◆ **What you have to do**: Each record that follows must be reproduced exactly.

Extracted data entries:
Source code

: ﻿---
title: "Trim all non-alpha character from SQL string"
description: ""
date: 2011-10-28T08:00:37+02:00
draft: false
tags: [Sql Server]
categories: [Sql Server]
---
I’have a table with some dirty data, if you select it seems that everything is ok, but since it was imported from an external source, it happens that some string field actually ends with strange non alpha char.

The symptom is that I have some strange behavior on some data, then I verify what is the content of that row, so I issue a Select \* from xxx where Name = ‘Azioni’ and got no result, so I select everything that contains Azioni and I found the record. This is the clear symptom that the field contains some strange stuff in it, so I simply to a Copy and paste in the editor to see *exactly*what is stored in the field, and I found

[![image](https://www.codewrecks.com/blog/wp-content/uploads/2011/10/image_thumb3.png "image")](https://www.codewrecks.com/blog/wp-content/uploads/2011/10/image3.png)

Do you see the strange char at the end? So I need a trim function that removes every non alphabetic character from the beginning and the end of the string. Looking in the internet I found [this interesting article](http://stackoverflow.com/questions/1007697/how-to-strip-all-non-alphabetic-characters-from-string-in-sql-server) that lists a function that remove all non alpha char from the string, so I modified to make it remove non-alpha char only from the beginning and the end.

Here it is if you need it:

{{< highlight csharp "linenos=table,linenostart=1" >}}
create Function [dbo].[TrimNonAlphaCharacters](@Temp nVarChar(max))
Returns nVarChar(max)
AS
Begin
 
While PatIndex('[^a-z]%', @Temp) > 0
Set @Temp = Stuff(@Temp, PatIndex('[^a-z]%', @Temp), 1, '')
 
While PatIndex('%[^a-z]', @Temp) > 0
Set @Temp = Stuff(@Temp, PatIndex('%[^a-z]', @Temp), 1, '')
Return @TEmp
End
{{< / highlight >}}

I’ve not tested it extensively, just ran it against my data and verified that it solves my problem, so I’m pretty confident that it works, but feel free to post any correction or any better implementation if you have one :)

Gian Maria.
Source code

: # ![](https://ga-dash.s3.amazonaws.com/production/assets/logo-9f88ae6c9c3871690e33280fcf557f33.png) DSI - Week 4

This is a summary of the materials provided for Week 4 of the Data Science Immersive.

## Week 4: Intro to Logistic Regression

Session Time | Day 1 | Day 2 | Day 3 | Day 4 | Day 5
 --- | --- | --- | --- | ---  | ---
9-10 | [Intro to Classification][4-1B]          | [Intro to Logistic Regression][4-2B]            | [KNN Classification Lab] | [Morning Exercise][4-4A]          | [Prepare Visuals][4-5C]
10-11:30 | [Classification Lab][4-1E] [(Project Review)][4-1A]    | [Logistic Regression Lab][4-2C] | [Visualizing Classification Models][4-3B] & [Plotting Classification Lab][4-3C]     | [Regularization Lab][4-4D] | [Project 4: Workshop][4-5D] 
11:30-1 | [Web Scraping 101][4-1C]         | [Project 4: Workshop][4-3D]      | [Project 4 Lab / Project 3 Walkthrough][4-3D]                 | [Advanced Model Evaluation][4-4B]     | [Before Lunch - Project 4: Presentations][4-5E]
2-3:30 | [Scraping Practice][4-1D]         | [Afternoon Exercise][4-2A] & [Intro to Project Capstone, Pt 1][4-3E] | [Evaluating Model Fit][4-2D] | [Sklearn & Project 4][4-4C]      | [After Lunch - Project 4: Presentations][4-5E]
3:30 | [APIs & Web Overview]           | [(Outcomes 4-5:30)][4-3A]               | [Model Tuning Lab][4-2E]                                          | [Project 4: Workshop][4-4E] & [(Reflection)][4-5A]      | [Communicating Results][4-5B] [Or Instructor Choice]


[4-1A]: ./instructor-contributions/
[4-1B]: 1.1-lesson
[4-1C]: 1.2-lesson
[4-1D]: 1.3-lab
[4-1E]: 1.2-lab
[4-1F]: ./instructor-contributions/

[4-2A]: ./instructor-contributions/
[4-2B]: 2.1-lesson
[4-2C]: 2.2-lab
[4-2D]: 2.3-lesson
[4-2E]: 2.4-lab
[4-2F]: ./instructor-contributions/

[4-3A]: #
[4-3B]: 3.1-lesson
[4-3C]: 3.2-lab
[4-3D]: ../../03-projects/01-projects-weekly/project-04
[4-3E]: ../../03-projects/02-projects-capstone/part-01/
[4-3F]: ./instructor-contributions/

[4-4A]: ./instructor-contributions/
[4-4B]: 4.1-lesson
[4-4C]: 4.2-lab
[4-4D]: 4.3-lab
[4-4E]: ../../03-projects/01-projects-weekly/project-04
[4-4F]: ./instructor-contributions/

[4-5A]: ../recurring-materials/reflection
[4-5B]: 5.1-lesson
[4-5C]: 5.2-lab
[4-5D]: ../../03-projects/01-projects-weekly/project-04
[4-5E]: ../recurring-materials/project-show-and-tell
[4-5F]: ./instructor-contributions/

◆ **Reply to the exercise**:
Source code

: ﻿---
title: "Trim all non-alpha character from SQL string"
description: ""
date: 2011-10-28T08:00:37+02:00
draft: false
tags: [Sql Server]
categories: [Sql Server]
---
I’have a table with some dirty data, if you select it seems that everything is ok, but since it was imported from an external source, it happens that some string field actually ends with strange non alpha char.

The symptom is that I have some strange behavior on some data, then I verify what is the content of that row, so I issue a Select \* from xxx where Name = ‘Azioni’ and got no result, so I select everything that contains Azioni and I found the record. This is the clear symptom that the field contains some strange stuff in it, so I simply to a Copy and paste in the editor to see *exactly*what is stored in the field, and I found

[![image](https://www.codewrecks.com/blog/wp-content/uploads/2011/10/image_thumb3.png "image")](https://www.codewrecks.com/blog/wp-content/uploads/2011/10/image3.png)

Do you see the strange char at the end? So I need a trim function that removes every non alphabetic character from the beginning and the end of the string. Looking in the internet I found [this interesting article](http://stackoverflow.com/questions/1007697/how-to-strip-all-non-alphabetic-characters-from-string-in-sql-server) that lists a function that remove all non alpha char from the string, so I modified to make it remove non-alpha char only from the beginning and the end.

Here it is if you need it:

{{< highlight csharp "linenos=table,linenostart=1" >}}
create Function [dbo].[TrimNonAlphaCharacters](@Temp nVarChar(max))
Returns nVarChar(max)
AS
Begin
 
While PatIndex('[^a-z]%', @Temp) > 0
Set @Temp = Stuff(@Temp, PatIndex('[^a-z]%', @Temp), 1, '')
 
While PatIndex('%[^a-z]', @Temp) > 0
Set @Temp = Stuff(@Temp, PatIndex('%[^a-z]', @Temp), 1, '')
Return @TEmp
End
{{< / highlight >}}

I’ve not tested it extensively, just ran it against my data and verified that it solves my problem, so I’m pretty confident that it works, but feel free to post any correction or any better implementation if you have one :)

Gian Maria.
Source code

: # ![](https://ga-dash.s3.amazonaws.com/production/assets/logo-9f88ae6c9c3871690e33280fcf557f33.png) DSI - Week 4

This is a summary of the materials provided for Week 4 of the Data Science Immersive.

## Week 4: Intro to Logistic Regression

Session Time | Day 1 | Day 2 | Day 3 | Day 4 | Day 5
 --- | --- | --- | --- | ---  | ---
9-10 | [Intro to Classification][4-1B]          | [Intro to Logistic Regression][4-2B]            | [KNN Classification Lab] | [Morning Exercise][4-4A]          | [Prepare Visuals][4-5C]
10-11:30 | [Classification Lab][4-1E] [(Project Review)][4-1A]    | [Logistic Regression Lab][4-2C] | [Visualizing Classification Models][4-3B] & [Plotting Classification Lab][4-3C]     | [Regularization Lab][4-4D] | [Project 4: Workshop][4-5D] 
11:30-1 | [Web Scraping 101][4-1C]         | [Project 4: Workshop][4-3D]      | [Project 4 Lab / Project 3 Walkthrough][4-3D]                 | [Advanced Model Evaluation][4-4B]     | [Before Lunch - Project 4: Presentations][4-5E]
2-3:30 | [Scraping Practice][4-1D]         | [Afternoon Exercise][4-2A] & [Intro to Project Capstone, Pt 1][4-3E] | [Evaluating Model Fit][4-2D] | [Sklearn & Project 4][4-4C]      | [After Lunch - Project 4: Presentations][4-5E]
3:30 | [APIs & Web Overview]           | [(Outcomes 4-5:30)][4-3A]               | [Model Tuning Lab][4-2E]                                          | [Project 4: Workshop][4-4E] & [(Reflection)][4-5A]      | [Communicating Results][4-5B] [Or Instructor Choice]


[4-1A]: ./instructor-contributions/
[4-1B]: 1.1-lesson
[4-1C]: 1.2-lesson
[4-1D]: 1.3-lab
[4-1E]: 1.2-lab
[4-1F]: ./instructor-contributions/

[4-2A]: ./instructor-contributions/
[4-2B]: 2.1-lesson
[4-2C]: 2.2-lab
[4-2D]: 2.3-lesson
[4-2E]: 2.4-lab
[4-2F]: ./instructor-contributions/

[4-3A]: #
[4-3B]: 3.1-lesson
[4-3C]: 3.2-lab
[4-3D]: ../../03-projects/01-projects-weekly/project-04
[4-3E]: ../../03-projects/02-projects-capstone/part-01/
[4-3F]: ./instructor-contributions/

[4-4A]: ./instructor-contributions/
[4-4B]: 4.1-lesson
[4-4C]: 4.2-lab
[4-4D]: 4.3-lab
[4-4E]: ../../03-projects/01-projects-weekly/project-04
[4-4F]: ./instructor-contributions/

[4-5A]: ../recurring-materials/reflection
[4-5B]: 5.1-lesson
[4-5C]: 5.2-lab
[4-5D]: ../../03-projects/01-projects-weekly/project-04
[4-5E]: ../recurring-materials/project-show-and-tell
[4-5F]: ./instructor-contributions/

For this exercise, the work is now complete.